The 19th century is when modern beekeeping equipment and practices truly took hold. Inventors around the globe were perfecting bee-friendly hives that allowed for enhanced honey harvesting that minimized damage to the combs and the bee colony as a whole. Selective breeding created strains of heartier bees who produced more honey. Honey extractors were designed and perfected to maximize harvest while, again, minimizing destruction of the hive and its inhabitants. Beekeeping suits, smokers, and other tools of the trade began to be mass-produced and became more affordable. All of these developments and advances led to beekeeping becoming the multi-million dollar industry we know today.


Beekeeping practices as we know them in the 21st century are the result of scientific study, advanced technology, and man’s unrelenting determination to tame the bees. While ancient man, at his own peril, had to go in search of honeybee hives in the wild, modern man has brought the bee to his own backyard.
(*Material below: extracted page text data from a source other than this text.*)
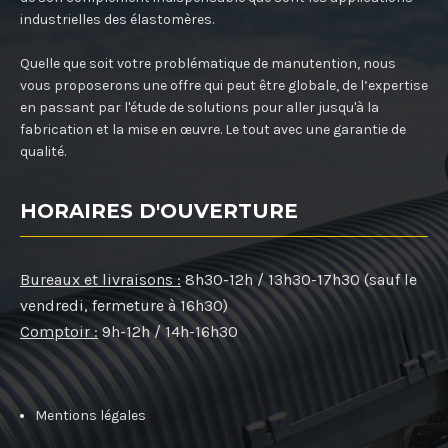
industrielles des élastomères.
Quelle que soit votre problématique de manutention, nous
vous proposerons une offre qui peut être globale, de l’expertise
en passant par l'étude de solutions pour aller jusqu'à la
fabrication et la mise en œuvre. Le tout avec une garantie de
qualité.
HORAIRES D'OUVERTURE
Bureaux et livraisons :
8h30-12h / 13h30-17h30 (sauf le
vendredi, fermeture à 16h30)
Comptoir :
9h-12h / 14h-16h30
Mentions légales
Today one can choose to be a professional beekeeper or simply a beekeeping hobbyist. Equipment is readily available and affordable, and knowledge is abundant for anyone with a desire to learn.

Understanding beekeeping today can be summarized by the following:

  • Professional Beekeeping Typically involves 300 or more hives, many individuals to manage, and the commercial marketing of the harvested honey and beeswax on a large scale, nationally or even internationally
  • Backyard/Hobbyist/Suburban Beekeeping Hives are maintained on the personal property of an individual or family. The number of hives kept will vary based on the physical space available and manageability for the individual/family. Harvest is typically for personal use or, in larger quantities, might be sold locally through farmer’s markets or at community fairs and festivals.
  • Urban Beekeeping Small-scale, one- to two-hive beekeeping endeavors located in more densely populated cities. Bees are kept for enjoyment, environmental support, and for a personal store of honey and beeswax.


Advances in knowledge and technology have definitely improved the art of beekeeping and the lives of kept bees through the centuries. Unfortunately some of our more recent agricultural advancements, namely the use of pesticides and herbicides, have gone a long way towards undoing the good of those beekeeping advancements. Today the future of beekeeping and bees themselves is in jeopardy. The chemicals we’ve used to douse our fields has caused devastating harm to our pollinators.

Since we cannot survive without bees to pollinate our crops, we need to make changes quickly. Understanding beekeeping requires that we recognize the current threat and take steps to remedy the situation. Immediately. Because otherwise there will be no future for beekeeping.

honeybee in flightThe good news, though, is that we can all help. We can stop using harmful chemicals and create bee-supporting gardens and habitats. We can join the front lines and become a backyard or urban beekeeper ourselves. And we can support legislation that supports our pollinators.

Together, we can keep the future of buzzing with possibilities.